The SYNTAX II strategy includes Heart Team decision making utilising the SYNTAX score II, physiology-guided PCI, IVUS-guided stent implantation, use of thin-strut bioresorbable polymer DES, contemporary chronic total occlusion PCI techniques and guideline-directed medical therapy. The outcomes in the SYNTAX II cohort (n=454) were compared with predefined PCI (SYNTAX-I PCI) (n=315) and CABG (SYNTAX-I CABG) (n=334) cohorts from the SYNTAX-I trial. Physiological assessment (instantaneous wave-free ratio [iFR]/FFR) was performed in 76% of the lesions; this measurement deferred stenting in 25% of the target lesions. Post-implantation IVUS was performed in 76% of the lesions leading to a further optimisation in 30% of the stented lesions. At two years, PCI with the SYNTAX II strategy was associated with a significant reduction of major adverse cardiac and cerebrovascular events (MACCE: a composite of death, MI, stroke, or revascularisation) compared to the SYNTAX-I PCI cohort (13% vs. 22%; hazard ratio [HR] 0.57, 95% confidence interval [CI]: 0.40-0.81), mainly driven by a reduction in MI of 66% and in revascularisation of 38%. There were few revascularisation events and no MI in the initially deferred lesions. Interestingly, PCI with the SYNTAX II strategy was similar to the SYNTAX-I CABG cohort with respect to the two-year rate of MACCE (13% vs. 15%; HR 0.85, 95% CI: 0.58-1.25).
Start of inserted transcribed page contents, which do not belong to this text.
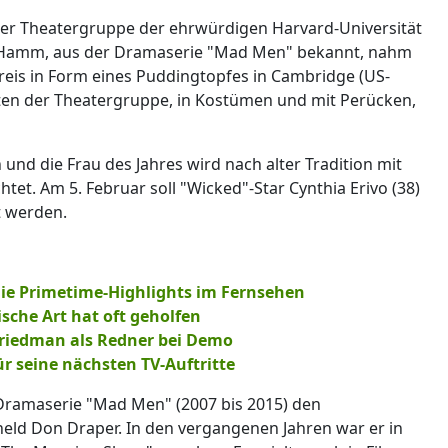
der Theatergruppe der ehrwürdigen Harvard-Universität
. Hamm, aus der Dramaserie "Mad Men" bekannt, nahm
eis in Form eines Puddingtopfes in Cambridge (US-
ten der Theatergruppe, in Kostümen und mit Perücken,
und die Frau des Jahres wird nach alter Tradition mit
et. Am 5. Februar soll "Wicked"-Star Cynthia Erivo (38)
t werden.
ie Primetime-Highlights im Fernsehen
sche Art hat oft geholfen
Friedman als Redner bei Demo
ür seine nächsten TV-Auftritte
Dramaserie "Mad Men" (2007 bis 2015) den
ld Don Draper. In den vergangenen Jahren war er in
The favourable outcomes using state-of-the-art PCI with the SYNTAX II approach might be attributable to several integrated aspects rather than one single diagnostic or therapeutic aspect. First, beyond anatomical complexity alone, patient characteristics and comorbidities should be taken into consideration for the optimal choice of revascularisation method. Thus, individual risk assessment according to the integrated anatomic and clinical risk algorithm (i.e., the SYNTAX score II) optimises the decision-making process5. Second, the use of physiology-guided revascularisation might significantly reduce the rate of MACCE in patients with multivessel CAD. In the FAME trial, physiology-guided PCI for multivessel CAD resulted in a significant reduction of a composite of death or MI compared to angiography-guided PCI6. Third, post-procedural IVUS guidance might contribute to stent optimisation and be related to a reduction in device-related ischaemic events. In contemporary PCI practice, there has been an increased utilisation of IVUS and several trials have demonstrated better PCI outcomes with IVUS guidance compared to angiographic guidance7,8. Lastly, together with optimised decision making with regard to patients, lesion selection, and implant technique, the thin-strut bioresorbable polymer DES might in part be associated with the observed low rates of stent thrombosis, MI, and revascularisation.
The SYNTAX II study might suffer from inherent limitations. This is a single-arm study comparing a contemporary PCI strategy with an historical control in SYNTAX-I. There has been an almost 10-year lapse of time between the SYNTAX-I and II studies, with a remarkable paradigm shift in medical practice and patient care. Therefore, the key findings of the SYNTAX II study should be confirmed or refuted through randomised clinical trials (RCT). The FAME 3 trial is designed to investigate whether FFR-guided PCI with contemporary DES is non-inferior to CABG in patients with three-vessel disease9. The key features of the SYNTAX II and the FAME 3 studies are summarised in Table 1. In contemporary PCI practice, it should be realised that further improvement of PCI outcomes can be achieved by “best PCI practice”, with better decision making for patients and treatable lesions, and imaging-guided PCI optimisation. In this respect, the SYNTAX II approach combined all the technical and conceptual advances in the field of PCI. Finally, both SYNTAX II and FAME 3 will provide clinical evidence regarding the advantages and limitations of state-of-the-art PCI for multivessel CAD as compared to CABG.
Conflict of interest statement
The authors have no conflicts of interest to declare.